Here is a listing; work out how many of its lines contain the word "normal", and state only that number.
☆ ☆ ☆ ☆
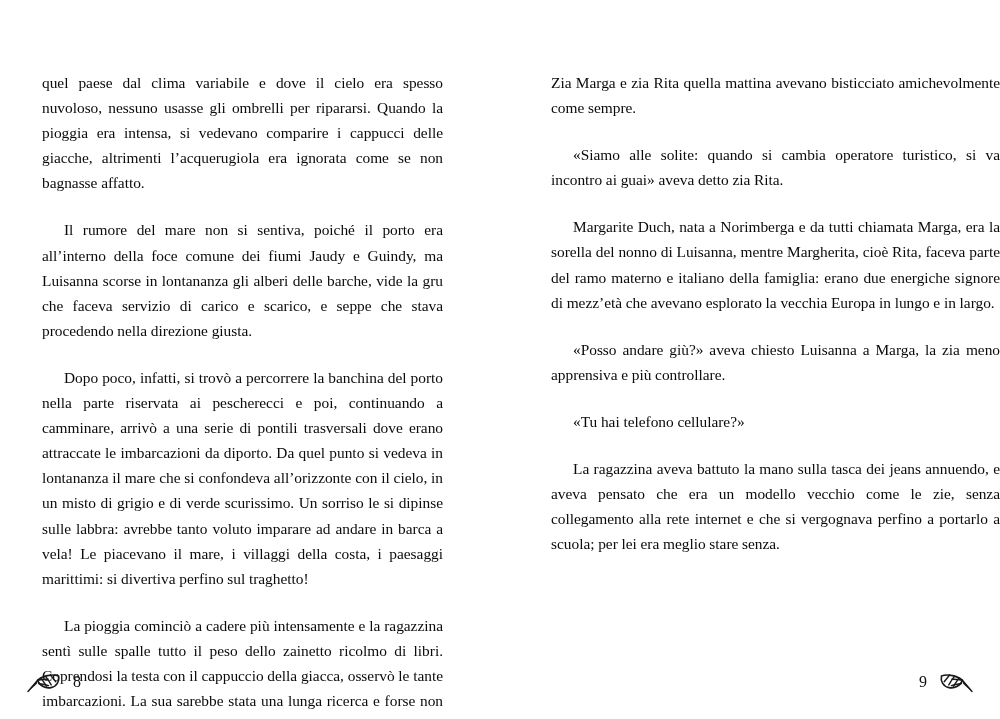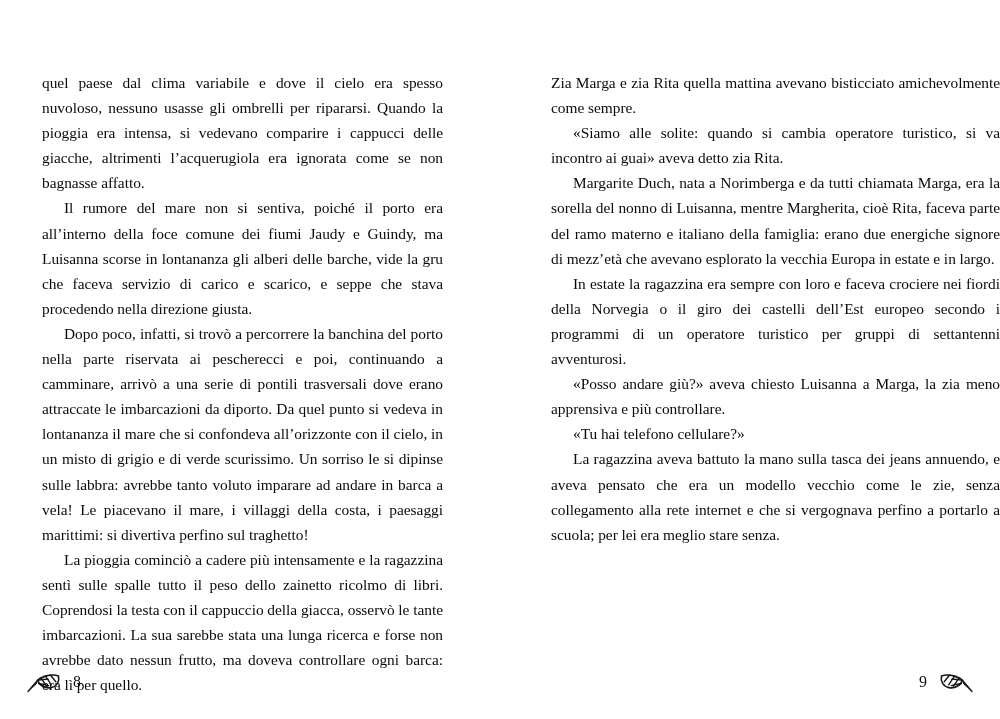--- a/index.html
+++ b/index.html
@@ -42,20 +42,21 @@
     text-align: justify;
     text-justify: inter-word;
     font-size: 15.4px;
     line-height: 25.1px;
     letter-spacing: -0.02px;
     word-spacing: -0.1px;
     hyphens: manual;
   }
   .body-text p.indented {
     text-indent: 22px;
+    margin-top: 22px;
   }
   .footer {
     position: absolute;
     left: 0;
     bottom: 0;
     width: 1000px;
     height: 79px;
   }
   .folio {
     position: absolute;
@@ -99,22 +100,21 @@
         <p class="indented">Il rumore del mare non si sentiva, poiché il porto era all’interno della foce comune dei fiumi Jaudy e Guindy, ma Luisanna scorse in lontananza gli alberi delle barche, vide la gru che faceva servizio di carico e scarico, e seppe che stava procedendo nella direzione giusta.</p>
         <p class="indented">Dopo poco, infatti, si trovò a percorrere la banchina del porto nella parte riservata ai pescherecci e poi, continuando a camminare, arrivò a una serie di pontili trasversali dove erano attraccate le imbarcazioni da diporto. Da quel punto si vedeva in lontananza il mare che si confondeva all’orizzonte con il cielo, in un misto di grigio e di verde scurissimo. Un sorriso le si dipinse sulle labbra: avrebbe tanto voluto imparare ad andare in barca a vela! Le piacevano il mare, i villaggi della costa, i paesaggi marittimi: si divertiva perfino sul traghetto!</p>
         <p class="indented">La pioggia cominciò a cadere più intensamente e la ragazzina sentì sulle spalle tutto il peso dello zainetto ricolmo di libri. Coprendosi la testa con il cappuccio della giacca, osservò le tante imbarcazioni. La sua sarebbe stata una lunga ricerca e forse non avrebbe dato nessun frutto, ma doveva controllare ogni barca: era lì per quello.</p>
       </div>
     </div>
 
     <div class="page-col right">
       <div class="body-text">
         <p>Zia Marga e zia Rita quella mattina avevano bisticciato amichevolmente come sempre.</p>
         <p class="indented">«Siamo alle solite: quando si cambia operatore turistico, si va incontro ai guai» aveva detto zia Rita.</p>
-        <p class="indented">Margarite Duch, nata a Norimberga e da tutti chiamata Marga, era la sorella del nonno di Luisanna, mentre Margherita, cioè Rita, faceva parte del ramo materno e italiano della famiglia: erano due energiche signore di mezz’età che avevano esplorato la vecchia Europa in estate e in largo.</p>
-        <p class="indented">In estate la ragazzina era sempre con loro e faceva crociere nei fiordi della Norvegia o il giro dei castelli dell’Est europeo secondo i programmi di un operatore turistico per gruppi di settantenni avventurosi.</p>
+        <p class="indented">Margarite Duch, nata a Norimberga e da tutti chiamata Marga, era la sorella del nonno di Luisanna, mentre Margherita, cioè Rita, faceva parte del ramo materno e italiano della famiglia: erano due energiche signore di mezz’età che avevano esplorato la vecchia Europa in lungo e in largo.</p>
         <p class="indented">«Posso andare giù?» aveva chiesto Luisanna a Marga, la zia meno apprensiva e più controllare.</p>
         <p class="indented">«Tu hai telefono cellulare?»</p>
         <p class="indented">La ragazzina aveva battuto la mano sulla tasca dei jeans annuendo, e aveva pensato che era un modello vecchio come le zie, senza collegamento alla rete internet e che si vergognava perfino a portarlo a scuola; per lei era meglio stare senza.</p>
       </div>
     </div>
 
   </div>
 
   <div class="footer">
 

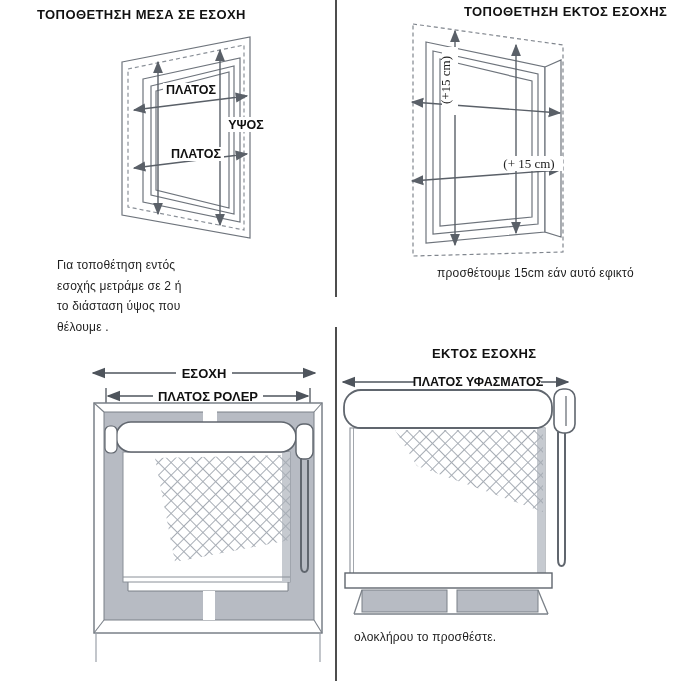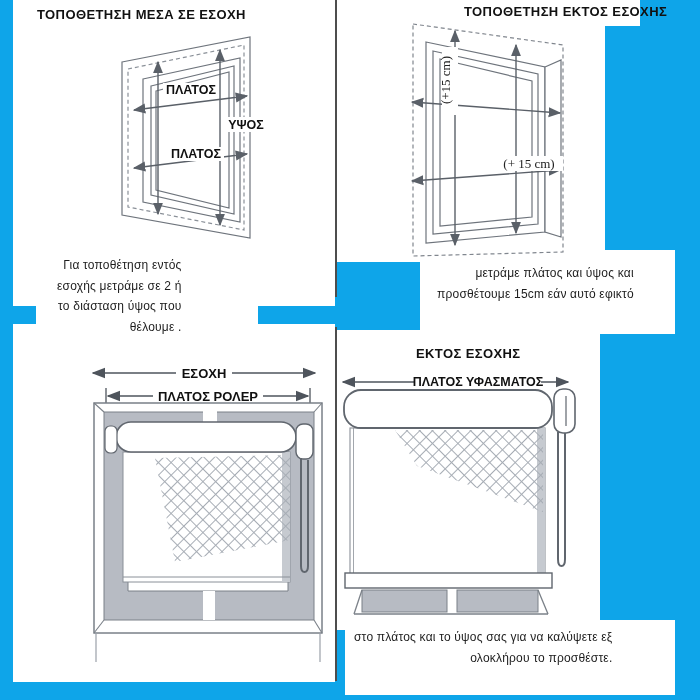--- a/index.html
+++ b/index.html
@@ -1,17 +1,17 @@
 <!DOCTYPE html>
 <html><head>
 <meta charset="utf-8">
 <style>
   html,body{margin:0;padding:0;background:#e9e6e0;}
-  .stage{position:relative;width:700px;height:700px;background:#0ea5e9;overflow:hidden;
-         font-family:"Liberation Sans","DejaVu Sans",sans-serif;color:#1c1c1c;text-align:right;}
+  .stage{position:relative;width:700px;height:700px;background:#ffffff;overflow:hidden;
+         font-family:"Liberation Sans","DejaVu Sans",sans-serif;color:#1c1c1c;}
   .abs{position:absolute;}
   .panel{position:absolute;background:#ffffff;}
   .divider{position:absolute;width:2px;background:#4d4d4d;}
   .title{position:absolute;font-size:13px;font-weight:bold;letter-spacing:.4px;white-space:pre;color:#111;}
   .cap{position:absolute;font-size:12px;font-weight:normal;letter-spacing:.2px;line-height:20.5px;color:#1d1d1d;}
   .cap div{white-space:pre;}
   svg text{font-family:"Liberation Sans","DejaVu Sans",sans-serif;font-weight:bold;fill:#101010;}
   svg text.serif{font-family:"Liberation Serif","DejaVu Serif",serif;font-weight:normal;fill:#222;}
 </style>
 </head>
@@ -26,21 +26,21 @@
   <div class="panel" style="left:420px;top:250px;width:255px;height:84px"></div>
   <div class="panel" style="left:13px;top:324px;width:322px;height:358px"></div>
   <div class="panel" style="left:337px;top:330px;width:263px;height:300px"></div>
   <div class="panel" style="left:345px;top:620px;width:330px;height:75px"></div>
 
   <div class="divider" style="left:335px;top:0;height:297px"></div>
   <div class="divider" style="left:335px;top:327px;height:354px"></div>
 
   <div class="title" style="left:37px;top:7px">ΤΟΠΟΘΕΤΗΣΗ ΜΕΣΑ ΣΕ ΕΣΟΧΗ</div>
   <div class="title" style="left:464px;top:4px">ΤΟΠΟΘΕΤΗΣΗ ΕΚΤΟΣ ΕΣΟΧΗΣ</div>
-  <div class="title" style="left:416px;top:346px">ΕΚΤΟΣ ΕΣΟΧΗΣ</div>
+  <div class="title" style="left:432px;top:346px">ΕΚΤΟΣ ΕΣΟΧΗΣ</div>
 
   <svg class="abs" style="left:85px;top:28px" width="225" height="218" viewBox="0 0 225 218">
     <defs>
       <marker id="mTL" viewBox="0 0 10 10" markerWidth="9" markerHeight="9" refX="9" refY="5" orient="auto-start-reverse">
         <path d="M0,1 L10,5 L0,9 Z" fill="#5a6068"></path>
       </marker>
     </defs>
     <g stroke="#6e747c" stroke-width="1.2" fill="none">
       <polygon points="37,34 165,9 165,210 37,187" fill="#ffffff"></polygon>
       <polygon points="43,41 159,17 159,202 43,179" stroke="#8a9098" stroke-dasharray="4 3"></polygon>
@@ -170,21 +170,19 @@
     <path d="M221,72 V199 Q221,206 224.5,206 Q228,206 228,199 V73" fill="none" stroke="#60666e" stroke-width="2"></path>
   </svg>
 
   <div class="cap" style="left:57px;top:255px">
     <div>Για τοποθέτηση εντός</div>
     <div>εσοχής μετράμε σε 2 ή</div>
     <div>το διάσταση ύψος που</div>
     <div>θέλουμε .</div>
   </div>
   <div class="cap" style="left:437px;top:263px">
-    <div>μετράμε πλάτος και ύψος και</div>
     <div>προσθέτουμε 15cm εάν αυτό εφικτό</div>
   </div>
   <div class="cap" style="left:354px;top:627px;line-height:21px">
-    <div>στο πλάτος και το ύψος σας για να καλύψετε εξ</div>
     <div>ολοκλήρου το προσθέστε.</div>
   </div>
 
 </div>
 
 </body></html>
☆ ☆ ☆ ☆
▶ Your solution
2